Adams: And in terms of who this is affecting, was there a typical terra investor? Who’s lost their money here?

Nicolle: Given that the project was in relatively early days compared to something like bitcoin or ethereum, a lot of the investors in terra or luna would be people who are more in tune with the space. They were looking at what would be the next thing to buy. And so they would be, I guess, more experienced investors, than, you know, your regular trader on the street. However, especially in the last year, the project itself was getting a lot of press. It was becoming very much a household name, in the crypto world anyway. And so it would be very likely many of them in the crypto space would have held at least some terra or luna in their portfolio.

Adams: What kind of regulatory response are you seeing from governments in the wake of this crash, and as this situation continues?

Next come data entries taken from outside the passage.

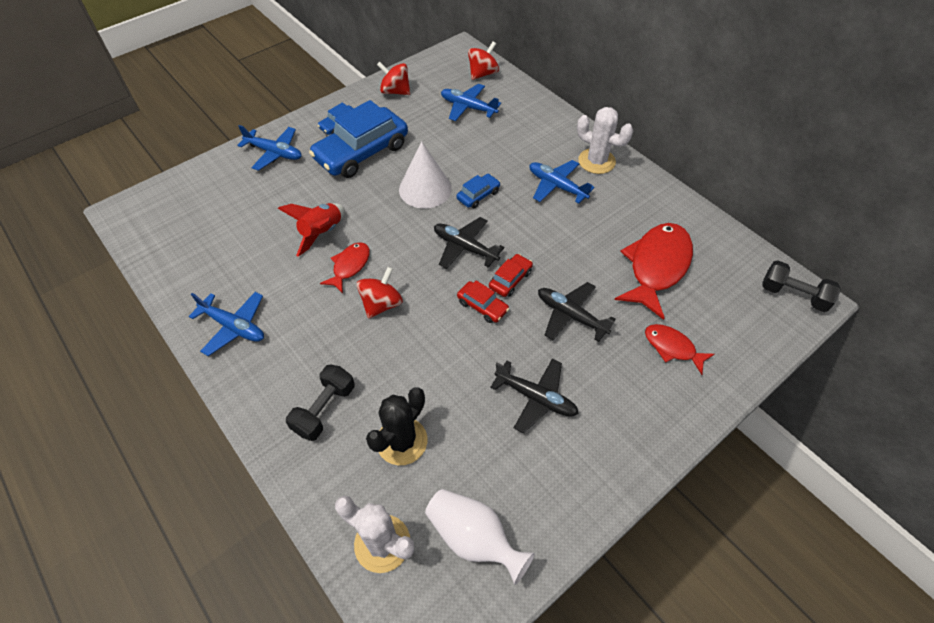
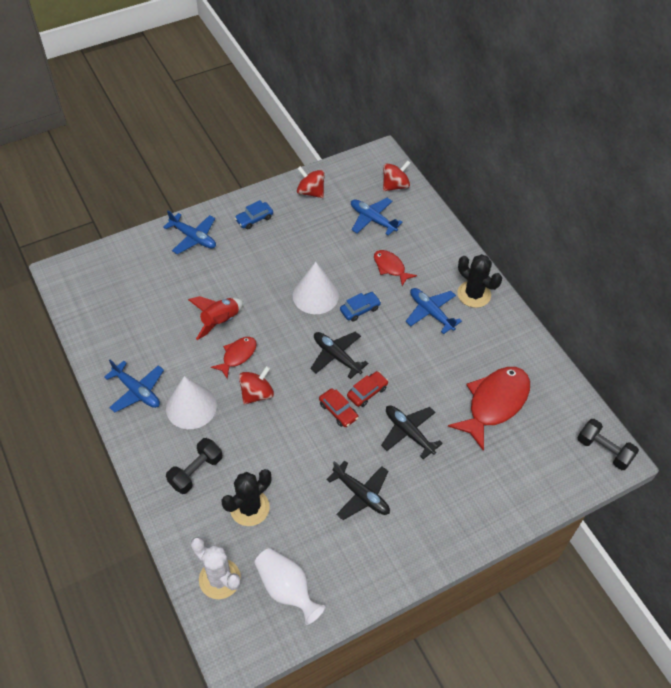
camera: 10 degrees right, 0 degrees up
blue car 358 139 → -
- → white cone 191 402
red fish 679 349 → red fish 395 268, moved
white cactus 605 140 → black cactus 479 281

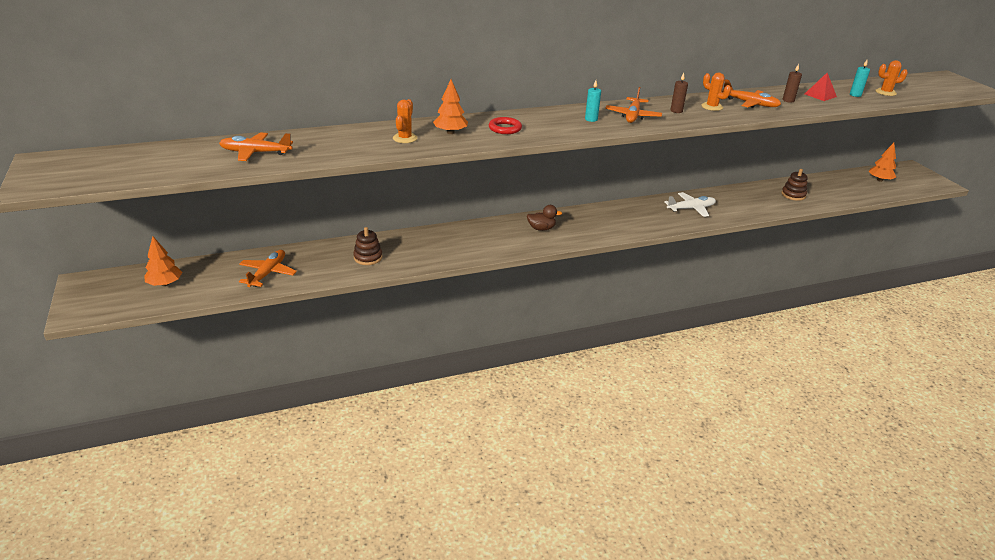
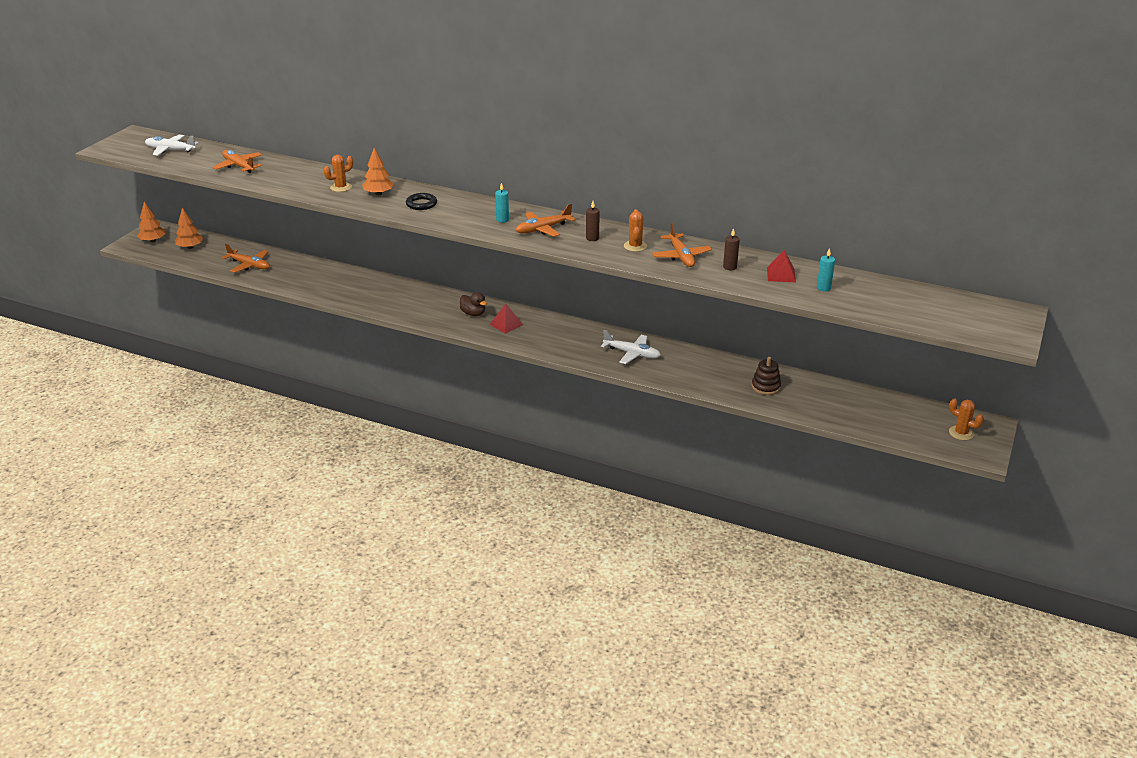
camera: 45 degrees right, 0 degrees up
brown stacking toy 367 246 → -
- → white plane 172 145
- → red pyramid 506 319
orange tree 882 162 → orange tree 151 222, moved
orange cactus 891 78 → orange cactus 966 419, moved
red ring 505 125 → black ring 421 201
orange plane 268 268 → orange plane 246 258, 60 degrees clockwise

Nicolle: Prior to this crash, they were already looking at stablecoins as a threat because these are systems that they can’t control and they don’t necessarily have all the oversight for. What this has done is basically give regulators a lot of fuel for their fire. Terra was an extremely experimental project because it relied on algorithms rather than assets. And so it’s definitely given regulators a lot of food for thought as to actually how they might need to expand what they were planning to do for stablecoins to include these sorts of projects. And also crack down even further on projects that are collateralized like tether to really show, you know, these are the assets we have in the bank that could support this because that’s something that has been missing so far. It’s the transparency.

Related links: More insight from Kimberly Adams

For Bloomberg, Nicolle reported an initial story when tether lost its dollar peg and another article that includes what academics and traders are thinking about the future of stablecoins after this latest drama.

And if you’re still trying to make sense of the difference between terra and tether, and what exactly luna is, you’re not alone.

The Wall Street Journal has an explainer that helped me get familiar with the nuances.

Also, we wondered, what happens to stablecoins now?

Well, Fortune has a story all about terra’s stablecoin and the plans the company behind the coin has to scrap the token and build a new blockchain.

Because terra’s token is still valued at less than a dollar. Much less. As we’re recording this, it’s worth about 12 cents.